Via American Anglican Council:
Wed, Jun 2 2010
(Reuters) - The top Episcopal bishop in the United States, under pressure from the Anglican Communion for allowing homosexual bishops, has said plans to discipline it in the worldwide denomination violated Anglican traditions.
U.S.
Presiding Bishop Katharine Jefferts Schori said the proposal by the Communion's spiritual head, Archbishop of Canterbury Rowan Williams, was "a troubling push toward centralized authority" in a body born in opposition to Vatican control.

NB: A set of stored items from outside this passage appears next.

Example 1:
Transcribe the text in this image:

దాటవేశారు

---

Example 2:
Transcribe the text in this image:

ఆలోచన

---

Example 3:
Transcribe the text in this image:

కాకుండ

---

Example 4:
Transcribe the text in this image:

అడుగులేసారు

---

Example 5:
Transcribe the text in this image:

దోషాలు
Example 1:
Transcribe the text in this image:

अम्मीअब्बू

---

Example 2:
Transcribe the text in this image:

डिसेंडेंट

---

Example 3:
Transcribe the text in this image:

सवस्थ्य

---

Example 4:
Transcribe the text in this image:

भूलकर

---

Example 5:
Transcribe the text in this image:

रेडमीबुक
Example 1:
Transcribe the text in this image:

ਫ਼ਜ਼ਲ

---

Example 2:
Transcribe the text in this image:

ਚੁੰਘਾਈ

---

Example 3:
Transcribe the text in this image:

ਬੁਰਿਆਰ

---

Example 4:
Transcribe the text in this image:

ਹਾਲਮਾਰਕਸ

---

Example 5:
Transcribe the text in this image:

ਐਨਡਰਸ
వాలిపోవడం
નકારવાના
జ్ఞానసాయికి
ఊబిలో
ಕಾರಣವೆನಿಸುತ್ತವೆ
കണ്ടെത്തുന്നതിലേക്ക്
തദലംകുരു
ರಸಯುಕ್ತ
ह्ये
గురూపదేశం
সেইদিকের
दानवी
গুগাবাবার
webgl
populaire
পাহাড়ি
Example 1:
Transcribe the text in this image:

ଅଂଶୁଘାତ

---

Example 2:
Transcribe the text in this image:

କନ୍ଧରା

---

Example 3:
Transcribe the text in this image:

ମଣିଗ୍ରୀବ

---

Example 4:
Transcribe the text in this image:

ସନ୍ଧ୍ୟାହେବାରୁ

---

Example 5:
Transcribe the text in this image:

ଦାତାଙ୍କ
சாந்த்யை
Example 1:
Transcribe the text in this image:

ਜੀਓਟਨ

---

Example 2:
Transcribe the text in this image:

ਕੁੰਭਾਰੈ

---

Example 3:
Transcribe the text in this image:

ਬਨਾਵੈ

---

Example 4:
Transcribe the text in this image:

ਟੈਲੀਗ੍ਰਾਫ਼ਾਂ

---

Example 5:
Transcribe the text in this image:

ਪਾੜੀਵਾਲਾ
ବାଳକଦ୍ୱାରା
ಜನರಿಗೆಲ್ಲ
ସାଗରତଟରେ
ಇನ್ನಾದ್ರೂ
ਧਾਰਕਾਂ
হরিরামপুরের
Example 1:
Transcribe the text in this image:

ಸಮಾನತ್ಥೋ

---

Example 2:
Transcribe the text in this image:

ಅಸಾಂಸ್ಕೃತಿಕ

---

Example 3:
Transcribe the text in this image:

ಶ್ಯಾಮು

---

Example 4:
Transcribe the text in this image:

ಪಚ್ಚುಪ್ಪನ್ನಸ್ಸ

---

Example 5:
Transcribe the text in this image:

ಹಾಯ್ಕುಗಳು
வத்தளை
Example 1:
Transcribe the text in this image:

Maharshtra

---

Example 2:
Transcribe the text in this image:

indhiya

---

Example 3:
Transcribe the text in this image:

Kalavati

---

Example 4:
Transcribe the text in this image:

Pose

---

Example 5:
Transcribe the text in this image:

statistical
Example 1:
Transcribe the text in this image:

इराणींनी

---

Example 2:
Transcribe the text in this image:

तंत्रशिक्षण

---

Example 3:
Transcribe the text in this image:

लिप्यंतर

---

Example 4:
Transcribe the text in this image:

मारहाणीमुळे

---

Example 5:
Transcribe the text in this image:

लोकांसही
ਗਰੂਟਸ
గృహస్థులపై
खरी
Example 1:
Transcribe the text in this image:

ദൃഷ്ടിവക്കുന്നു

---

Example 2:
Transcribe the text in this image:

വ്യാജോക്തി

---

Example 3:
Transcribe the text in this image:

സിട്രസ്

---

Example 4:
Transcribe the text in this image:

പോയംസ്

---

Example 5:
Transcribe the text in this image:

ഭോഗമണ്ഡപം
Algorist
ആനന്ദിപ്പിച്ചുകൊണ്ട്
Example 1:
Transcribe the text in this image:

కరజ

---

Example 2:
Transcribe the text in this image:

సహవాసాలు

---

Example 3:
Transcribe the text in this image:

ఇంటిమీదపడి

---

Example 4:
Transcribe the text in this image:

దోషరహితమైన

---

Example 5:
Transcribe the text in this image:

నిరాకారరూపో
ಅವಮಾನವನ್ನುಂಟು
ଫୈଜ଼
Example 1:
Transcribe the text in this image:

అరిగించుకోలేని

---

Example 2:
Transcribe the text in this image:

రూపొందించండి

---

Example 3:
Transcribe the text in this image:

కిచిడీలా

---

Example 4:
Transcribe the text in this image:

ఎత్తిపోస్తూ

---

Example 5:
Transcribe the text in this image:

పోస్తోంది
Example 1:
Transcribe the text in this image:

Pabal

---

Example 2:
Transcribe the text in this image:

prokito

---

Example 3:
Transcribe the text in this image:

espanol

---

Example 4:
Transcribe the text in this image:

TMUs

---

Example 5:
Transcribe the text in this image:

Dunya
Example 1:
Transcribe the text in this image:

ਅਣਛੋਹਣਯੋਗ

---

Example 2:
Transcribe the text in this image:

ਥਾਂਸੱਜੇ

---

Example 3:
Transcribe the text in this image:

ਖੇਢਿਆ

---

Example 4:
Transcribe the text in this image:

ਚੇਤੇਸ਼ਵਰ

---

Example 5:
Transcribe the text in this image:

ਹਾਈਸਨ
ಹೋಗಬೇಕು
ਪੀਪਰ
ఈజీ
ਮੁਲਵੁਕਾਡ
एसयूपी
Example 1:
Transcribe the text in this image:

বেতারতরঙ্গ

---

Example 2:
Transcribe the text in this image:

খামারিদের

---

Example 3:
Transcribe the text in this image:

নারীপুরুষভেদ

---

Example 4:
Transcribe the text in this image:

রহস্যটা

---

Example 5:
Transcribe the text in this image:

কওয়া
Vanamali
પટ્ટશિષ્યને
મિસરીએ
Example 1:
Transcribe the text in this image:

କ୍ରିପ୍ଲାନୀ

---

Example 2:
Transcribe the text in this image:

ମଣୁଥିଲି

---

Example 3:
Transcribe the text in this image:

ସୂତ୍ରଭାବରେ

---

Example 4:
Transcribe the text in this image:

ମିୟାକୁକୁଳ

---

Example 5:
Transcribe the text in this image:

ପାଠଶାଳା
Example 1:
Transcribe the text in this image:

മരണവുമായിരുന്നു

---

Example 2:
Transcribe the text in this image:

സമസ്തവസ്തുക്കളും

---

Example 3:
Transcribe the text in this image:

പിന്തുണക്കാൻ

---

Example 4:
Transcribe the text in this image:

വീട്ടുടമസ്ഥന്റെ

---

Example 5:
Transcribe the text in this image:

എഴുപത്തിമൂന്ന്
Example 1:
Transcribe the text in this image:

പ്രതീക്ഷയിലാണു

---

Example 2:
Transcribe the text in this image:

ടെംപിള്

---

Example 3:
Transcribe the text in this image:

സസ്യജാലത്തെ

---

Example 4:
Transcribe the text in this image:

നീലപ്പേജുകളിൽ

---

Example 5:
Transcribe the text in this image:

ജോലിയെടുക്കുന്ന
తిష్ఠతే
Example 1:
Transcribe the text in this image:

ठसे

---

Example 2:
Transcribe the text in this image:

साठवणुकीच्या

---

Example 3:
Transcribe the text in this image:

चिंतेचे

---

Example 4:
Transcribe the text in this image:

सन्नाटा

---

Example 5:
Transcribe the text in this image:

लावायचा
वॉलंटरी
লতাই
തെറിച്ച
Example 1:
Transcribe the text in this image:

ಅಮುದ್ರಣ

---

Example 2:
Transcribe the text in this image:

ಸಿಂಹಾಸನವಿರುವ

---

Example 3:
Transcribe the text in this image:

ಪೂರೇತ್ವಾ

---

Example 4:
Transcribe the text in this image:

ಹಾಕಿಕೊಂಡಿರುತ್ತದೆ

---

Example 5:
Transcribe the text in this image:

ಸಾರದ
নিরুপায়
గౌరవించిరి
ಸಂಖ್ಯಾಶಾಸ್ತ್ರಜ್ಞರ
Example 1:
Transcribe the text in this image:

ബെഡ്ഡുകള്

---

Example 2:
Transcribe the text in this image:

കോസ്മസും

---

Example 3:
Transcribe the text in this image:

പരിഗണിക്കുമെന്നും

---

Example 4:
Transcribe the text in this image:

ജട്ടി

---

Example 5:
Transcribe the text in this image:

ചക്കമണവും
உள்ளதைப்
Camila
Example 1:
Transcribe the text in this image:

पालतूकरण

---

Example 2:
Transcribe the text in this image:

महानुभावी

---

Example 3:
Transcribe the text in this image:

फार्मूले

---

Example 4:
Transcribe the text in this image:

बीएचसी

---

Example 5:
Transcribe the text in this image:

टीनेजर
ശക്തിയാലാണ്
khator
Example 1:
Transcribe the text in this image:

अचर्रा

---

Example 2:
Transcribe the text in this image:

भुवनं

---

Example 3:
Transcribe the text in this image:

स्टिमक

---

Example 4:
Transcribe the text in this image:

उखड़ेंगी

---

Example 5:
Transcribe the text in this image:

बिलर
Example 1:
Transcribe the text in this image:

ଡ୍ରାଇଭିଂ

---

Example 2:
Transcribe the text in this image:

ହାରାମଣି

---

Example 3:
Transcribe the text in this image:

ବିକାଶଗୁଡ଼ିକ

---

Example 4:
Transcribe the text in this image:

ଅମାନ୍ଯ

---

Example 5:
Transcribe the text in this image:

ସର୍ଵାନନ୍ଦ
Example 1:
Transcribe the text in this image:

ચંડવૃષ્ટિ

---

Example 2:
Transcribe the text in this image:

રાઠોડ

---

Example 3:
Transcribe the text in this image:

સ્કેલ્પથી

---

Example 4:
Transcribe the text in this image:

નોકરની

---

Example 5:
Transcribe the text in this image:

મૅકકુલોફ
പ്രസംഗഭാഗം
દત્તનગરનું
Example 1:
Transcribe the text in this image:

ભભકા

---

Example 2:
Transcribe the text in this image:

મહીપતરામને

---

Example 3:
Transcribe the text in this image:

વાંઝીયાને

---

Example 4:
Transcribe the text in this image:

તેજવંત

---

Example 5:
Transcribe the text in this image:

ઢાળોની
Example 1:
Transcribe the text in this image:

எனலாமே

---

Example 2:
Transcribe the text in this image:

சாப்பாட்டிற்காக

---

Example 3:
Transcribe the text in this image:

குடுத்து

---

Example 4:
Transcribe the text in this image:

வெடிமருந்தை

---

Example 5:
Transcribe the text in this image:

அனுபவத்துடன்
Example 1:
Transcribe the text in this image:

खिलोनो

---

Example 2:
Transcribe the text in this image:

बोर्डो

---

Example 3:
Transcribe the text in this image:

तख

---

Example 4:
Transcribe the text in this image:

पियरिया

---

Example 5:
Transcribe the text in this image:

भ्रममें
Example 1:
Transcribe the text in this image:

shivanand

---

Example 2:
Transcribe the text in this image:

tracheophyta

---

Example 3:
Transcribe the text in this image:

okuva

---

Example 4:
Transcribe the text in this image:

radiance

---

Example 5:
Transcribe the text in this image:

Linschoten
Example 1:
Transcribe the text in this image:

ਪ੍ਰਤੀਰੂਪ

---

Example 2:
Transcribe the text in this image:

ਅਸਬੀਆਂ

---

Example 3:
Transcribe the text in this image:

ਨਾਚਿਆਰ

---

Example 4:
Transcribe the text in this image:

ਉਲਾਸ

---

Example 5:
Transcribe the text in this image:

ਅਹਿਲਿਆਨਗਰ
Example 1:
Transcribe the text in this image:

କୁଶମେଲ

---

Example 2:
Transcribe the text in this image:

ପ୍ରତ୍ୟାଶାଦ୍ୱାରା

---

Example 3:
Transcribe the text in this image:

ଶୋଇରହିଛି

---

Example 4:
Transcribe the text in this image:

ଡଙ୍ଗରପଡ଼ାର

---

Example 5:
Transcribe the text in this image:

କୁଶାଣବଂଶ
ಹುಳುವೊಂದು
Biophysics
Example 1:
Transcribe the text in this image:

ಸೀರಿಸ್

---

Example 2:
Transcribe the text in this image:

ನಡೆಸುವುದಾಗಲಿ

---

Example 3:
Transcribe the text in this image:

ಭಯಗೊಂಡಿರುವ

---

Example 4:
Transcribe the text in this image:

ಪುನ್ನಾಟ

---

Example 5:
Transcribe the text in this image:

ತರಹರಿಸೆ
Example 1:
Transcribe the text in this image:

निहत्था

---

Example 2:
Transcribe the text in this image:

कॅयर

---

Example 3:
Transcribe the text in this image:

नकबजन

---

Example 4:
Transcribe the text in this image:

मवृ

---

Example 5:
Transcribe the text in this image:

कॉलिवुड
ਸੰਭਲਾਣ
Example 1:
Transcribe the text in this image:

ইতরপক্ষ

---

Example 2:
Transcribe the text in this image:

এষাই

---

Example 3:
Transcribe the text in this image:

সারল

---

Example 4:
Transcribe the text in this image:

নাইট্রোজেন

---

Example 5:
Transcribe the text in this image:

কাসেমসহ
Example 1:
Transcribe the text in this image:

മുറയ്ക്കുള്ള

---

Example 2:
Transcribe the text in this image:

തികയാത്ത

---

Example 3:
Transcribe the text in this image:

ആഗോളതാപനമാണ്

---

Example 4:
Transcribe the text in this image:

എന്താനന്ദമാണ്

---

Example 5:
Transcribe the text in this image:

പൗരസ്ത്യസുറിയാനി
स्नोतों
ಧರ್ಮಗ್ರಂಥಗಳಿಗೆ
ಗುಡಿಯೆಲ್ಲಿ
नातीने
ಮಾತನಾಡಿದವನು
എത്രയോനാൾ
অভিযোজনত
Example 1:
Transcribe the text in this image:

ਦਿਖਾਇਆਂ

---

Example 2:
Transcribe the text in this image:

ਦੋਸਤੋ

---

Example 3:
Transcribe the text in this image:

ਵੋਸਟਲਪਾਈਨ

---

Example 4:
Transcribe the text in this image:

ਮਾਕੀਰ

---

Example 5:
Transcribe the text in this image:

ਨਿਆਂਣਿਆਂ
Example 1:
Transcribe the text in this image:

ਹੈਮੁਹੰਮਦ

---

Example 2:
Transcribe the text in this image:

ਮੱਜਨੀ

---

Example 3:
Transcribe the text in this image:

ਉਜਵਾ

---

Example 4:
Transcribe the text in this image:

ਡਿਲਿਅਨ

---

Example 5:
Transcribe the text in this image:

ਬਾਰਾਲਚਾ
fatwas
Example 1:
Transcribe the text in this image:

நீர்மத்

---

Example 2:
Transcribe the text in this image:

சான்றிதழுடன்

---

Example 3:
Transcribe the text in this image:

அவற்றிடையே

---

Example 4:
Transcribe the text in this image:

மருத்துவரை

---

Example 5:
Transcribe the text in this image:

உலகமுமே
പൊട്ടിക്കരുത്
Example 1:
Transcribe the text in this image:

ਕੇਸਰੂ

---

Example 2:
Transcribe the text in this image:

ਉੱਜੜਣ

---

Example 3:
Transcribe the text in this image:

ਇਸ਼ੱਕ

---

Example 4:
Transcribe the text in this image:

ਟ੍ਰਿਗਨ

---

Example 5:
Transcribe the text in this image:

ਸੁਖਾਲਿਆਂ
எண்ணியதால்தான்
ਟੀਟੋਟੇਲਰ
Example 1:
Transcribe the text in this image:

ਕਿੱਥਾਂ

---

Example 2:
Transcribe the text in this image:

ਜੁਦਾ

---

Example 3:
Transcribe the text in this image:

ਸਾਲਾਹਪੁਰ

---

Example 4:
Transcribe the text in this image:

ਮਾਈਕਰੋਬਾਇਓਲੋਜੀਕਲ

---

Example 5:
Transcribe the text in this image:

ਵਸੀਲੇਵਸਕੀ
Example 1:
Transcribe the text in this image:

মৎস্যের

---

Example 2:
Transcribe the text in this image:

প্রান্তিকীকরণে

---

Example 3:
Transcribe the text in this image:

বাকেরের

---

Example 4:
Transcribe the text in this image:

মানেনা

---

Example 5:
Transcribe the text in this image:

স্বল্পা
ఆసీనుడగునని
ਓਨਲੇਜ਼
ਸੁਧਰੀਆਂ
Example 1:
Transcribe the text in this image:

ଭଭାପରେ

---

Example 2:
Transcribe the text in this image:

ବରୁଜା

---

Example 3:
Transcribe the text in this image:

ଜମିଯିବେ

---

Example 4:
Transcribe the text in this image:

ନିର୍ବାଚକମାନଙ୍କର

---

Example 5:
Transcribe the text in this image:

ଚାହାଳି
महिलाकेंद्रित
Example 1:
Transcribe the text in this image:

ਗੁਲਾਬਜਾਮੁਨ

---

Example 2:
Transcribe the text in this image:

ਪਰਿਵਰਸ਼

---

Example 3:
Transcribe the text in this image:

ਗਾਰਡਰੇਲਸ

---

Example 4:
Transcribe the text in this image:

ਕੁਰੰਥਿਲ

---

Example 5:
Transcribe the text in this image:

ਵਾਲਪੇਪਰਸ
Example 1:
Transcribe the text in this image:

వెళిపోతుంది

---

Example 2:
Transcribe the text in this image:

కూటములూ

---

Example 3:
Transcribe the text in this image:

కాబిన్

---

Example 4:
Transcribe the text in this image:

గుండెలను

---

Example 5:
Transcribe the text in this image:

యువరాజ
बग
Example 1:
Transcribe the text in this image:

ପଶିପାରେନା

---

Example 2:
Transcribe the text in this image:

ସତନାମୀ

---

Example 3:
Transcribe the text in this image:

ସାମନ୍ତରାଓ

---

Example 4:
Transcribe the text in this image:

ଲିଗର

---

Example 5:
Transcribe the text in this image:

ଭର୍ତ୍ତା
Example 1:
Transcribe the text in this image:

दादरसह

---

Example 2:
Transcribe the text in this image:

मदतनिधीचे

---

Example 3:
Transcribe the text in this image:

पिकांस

Her reaction, issued in a pastoral letter on Wednesday, amounted to a polite rejection of the idea Williams floated last week in his latest bid to avert a schism in the loose group of churches that make up the 80 million-strong Anglican Communion.
Anglicanism has been torn for years by disputes about authority over Church teaching, especially on gay rights. Williams has tried to counter this by defining Anglican positions more clearly and strengthening his central role.
Jefferts Schori said his Pentecost letter suggesting sanctions for churches that disagree -- both those approving gay clergy and same-sex unions as well as conservatives vehemently opposed to them -- smacked of discredited colonial practices.
"We are distressed at the apparent imposition of sanctions on some parts of the Communion," she said in the letter.
The Episcopal Church was not trying to impose its views on other Anglicans, she said, but it believed its reforms were based on genuine divine inspiration.
"The Spirit may be speaking to all of us in ways that do not at present seem to cohere or agree," she said. "In all humility, we recognize that we may be wrong, yet we have proceeded in the belief that the Spirit permeates our decisions."
COLONIAL ATTITUDES?
Orthodox Anglicans, especially in Africa, vehemently reject pro-homosexual reforms as sinful and unbiblical. Several African churches have ordained orthodox U.S. bishops to lead a dissident network of conservative Anglican churches there.
In the Williams plan, these churches would also be excluded from Anglican committees on doctrine and ecumenical cooperation because they appointed bishops to work in other provinces without the permission of local bishops there.
His proposal came only weeks after the Episcopal Church ordained a lesbian bishop, Mary Douglas Glasspool, despite a request not to do so issued by the Communion after its first gay bishop, Gene Robinson, was installed in 2003.
The Williams proposal, which the Communion's member churches will discuss when their primates next meet in January, had already met critical responses from the reformist and orthodox wings of Anglicanism due to be sanctioned.
Jefferts Schori took a page from the Africans' book by accusing Williams of taking a colonial view of the Communion, most of whose member provinces are former British colonies.
"We live in great concern that colonial attitudes continue," she wrote. "In their search for uniformity, our forebears in the faith have repeatedly done much spiritual violence in the name of Christianity."